## WHAT YOU ARE ASKED TO DO
Between the line containing "bottle: present [360,376,399,436]" and the line containing "flower arrangement: none" lies a run of lines; give that run again exactly, with both of those lines, and nothing else from the entries below.

(Dataset records)
Start of Block

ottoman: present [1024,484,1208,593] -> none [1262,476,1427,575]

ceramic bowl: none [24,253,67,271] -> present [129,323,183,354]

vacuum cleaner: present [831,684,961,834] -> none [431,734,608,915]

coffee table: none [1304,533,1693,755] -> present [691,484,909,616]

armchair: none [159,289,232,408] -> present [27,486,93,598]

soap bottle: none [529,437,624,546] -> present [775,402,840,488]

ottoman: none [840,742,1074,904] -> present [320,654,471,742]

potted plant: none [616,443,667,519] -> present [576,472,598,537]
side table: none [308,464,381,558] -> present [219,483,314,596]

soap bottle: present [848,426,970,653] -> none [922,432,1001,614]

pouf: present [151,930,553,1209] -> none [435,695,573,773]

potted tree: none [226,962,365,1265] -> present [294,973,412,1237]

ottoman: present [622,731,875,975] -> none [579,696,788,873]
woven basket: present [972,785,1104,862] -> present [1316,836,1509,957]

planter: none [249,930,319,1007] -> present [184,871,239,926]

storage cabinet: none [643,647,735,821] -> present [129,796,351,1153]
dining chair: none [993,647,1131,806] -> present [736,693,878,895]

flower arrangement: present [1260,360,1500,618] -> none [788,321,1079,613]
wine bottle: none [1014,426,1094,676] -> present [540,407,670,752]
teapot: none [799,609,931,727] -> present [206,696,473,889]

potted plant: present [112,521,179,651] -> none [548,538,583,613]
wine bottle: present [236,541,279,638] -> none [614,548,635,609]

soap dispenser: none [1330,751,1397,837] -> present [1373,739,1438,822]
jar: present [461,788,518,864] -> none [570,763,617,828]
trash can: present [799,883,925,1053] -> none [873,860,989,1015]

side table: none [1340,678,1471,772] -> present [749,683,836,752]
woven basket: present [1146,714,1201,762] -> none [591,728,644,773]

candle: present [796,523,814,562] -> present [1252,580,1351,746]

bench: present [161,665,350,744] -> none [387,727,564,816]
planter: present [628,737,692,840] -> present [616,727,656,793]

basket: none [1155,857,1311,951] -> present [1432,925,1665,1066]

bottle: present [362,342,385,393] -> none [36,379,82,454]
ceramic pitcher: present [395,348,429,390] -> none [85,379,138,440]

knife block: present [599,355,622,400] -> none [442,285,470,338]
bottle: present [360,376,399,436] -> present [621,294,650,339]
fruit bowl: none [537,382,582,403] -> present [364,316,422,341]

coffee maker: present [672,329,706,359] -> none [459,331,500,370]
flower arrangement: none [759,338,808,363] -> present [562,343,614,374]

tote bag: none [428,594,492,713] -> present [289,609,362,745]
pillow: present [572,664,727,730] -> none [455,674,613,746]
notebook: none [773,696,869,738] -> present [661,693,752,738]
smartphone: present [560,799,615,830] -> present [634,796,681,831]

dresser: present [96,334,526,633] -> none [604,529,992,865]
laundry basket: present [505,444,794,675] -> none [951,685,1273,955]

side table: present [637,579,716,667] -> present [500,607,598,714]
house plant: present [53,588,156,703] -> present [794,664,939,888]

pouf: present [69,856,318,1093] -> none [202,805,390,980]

End of Block

## ANSWER FOR THIS EXERCISE
bottle: present [360,376,399,436] -> present [621,294,650,339]
fruit bowl: none [537,382,582,403] -> present [364,316,422,341]

coffee maker: present [672,329,706,359] -> none [459,331,500,370]
flower arrangement: none [759,338,808,363] -> present [562,343,614,374]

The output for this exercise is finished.